WASHINGTON, D.C. – The Senate Surface Transportation Subcommittee will hold a hearing on economics, service and capacity issues in the freight railroad industry at 10 a.m. on Wednesday, June 21, in the Dirksen Senate Office Building, room 562, according to U.S. Senator Trent Lott, R-Mississippi, subcommittee chairman, who is convening the hearing at the request of U.S. Senator Conrad Burns, R-Montana.
Witnesses will include railroad and shipping representatives, the Surface Transportation Board (STB) and the General Accountability Office (GAO), Senator Lott said. He said that GAO will present preliminary findings from its study on recent rate changes in the freight rail industry, whether those changes suggest the need for alternatives to the current framework for regulating freight railroad rates and how projected future demand for freight rail compares with projected future capacity.

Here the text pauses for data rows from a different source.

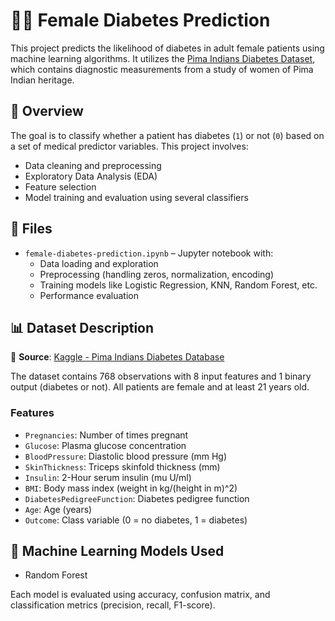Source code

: # 👩‍⚕️ Female Diabetes Prediction

This project predicts the likelihood of diabetes in adult female patients using machine learning algorithms. It utilizes the [Pima Indians Diabetes Dataset](https://www.kaggle.com/datasets/uciml/pima-indians-diabetes-database), which contains diagnostic measurements from a study of women of Pima Indian heritage.

## 📌 Overview

The goal is to classify whether a patient has diabetes (`1`) or not (`0`) based on a set of medical predictor variables. This project involves:

- Data cleaning and preprocessing
- Exploratory Data Analysis (EDA)
- Feature selection
- Model training and evaluation using several classifiers

## 📁 Files

- `female-diabetes-prediction.ipynb` – Jupyter notebook with:
  - Data loading and exploration
  - Preprocessing (handling zeros, normalization, encoding)
  - Training models like Logistic Regression, KNN, Random Forest, etc.
  - Performance evaluation

## 📊 Dataset Description

📍 **Source**: [Kaggle - Pima Indians Diabetes Database](https://www.kaggle.com/datasets/uciml/pima-indians-diabetes-database)

The dataset contains 768 observations with 8 input features and 1 binary output (diabetes or not). All patients are female and at least 21 years old.

### Features

- `Pregnancies`: Number of times pregnant
- `Glucose`: Plasma glucose concentration
- `BloodPressure`: Diastolic blood pressure (mm Hg)
- `SkinThickness`: Triceps skinfold thickness (mm)
- `Insulin`: 2-Hour serum insulin (mu U/ml)
- `BMI`: Body mass index (weight in kg/(height in m)^2)
- `DiabetesPedigreeFunction`: Diabetes pedigree function
- `Age`: Age (years)
- `Outcome`: Class variable (0 = no diabetes, 1 = diabetes)

## 🧠 Machine Learning Models Used

- Random Forest

Each model is evaluated using accuracy, confusion matrix, and classification metrics (precision, recall, F1-score).
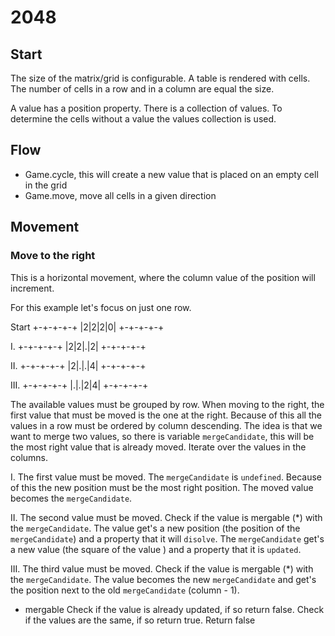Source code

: # 2048

## Start

The size of the matrix/grid is configurable.
A table is rendered with cells. The number of cells in a row and in a column are equal the size.

A value has a position property. There is a collection of values. To determine the cells without a value the values 
collection is used.

## Flow

- Game.cycle, this will create a new value that is placed on an empty cell in the grid
- Game.move, move all cells in a given direction


## Movement

### Move to the right

This is a horizontal movement, where the column value of the position will increment.
 
For this example let's focus on just one row.

Start
+-+-+-+-+
|2|2|2|0|
+-+-+-+-+

I. 
+-+-+-+-+
|2|2|.|2|
+-+-+-+-+

II.
+-+-+-+-+
|2|.|.|4|
+-+-+-+-+

III.
+-+-+-+-+
|.|.|2|4|
+-+-+-+-+

The available values must be grouped by row. When moving to the right, the first value that must be moved is the one at 
the right. Because of this all the values in a row must be ordered by column descending.
The idea is that we want to merge two values, so there is variable `mergeCandidate`, this will be the most right value 
that is already moved.
Iterate over the values in the columns.

I.
The first value must be moved.
The `mergeCandidate` is `undefined`. Because of this the new position must be the most right position. The moved value 
becomes the `mergeCandidate`.

II.
The second value must be moved.
Check if the value is mergable (*) with the `mergeCandidate`. The value get's a new position (the position of the 
`mergeCandidate`) and a property that it will `disolve`. The `mergeCandidate` get's a new value (the square of the value
) and a property that it is `updated`.
 
III.
The third value must be moved.
Check if the value is mergable (*) with the `mergeCandidate`. The value becomes the new `mergeCandidate` and get's the 
position next to the old `mergeCandidate` (column - 1).

* mergable
Check if the value is already updated, if so return false.
Check if the values are the same, if so return true.
Return false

Senators Lott and Burns, joined by six other Subcommittee Senators, last year asked GAO to investigate and report on the performance of the current regulatory structure in striking the appropriate balance between the interests of railroads, shippers and the need for an adequate national transportation system to support the nation’s economy. Senator Lott stressed his hope that the GAO report will help the Subcommittee promote the balance between ensuring fair and high quality service to shippers and a safe and productive rail system as the panel considers the reauthorization of the STB.
Senator Burns is a leading advocate on rail issues and bringing competition to areas dominated by a single railroad. In April 2005, Senator Burns introduced S. 919, the Railroad Competition Act, not the subject of the June 21 hearing, but a comprehensive proposal that would restrict the major railroads from precluding competition from short-line railroads and reforming the STB to provide a workable forum for dispute resolution. Senator Burns has complained that Montana businesses and consumers battle monopoly power on a regular basis, because the state is served by only one railroad, Burlington Northern-Santa Fe.
“Right now our small businesses and energy customers are being taken advantage of by the railroads, simply because they can,” said Senator Burns. “I have introduced a bill that will limit these monopolistic abuses which restrict competition and improve dispute resolution. I was not sent here to oversee a monopoly.”
A full witness list for the June 21 hearing will be announced at a later date.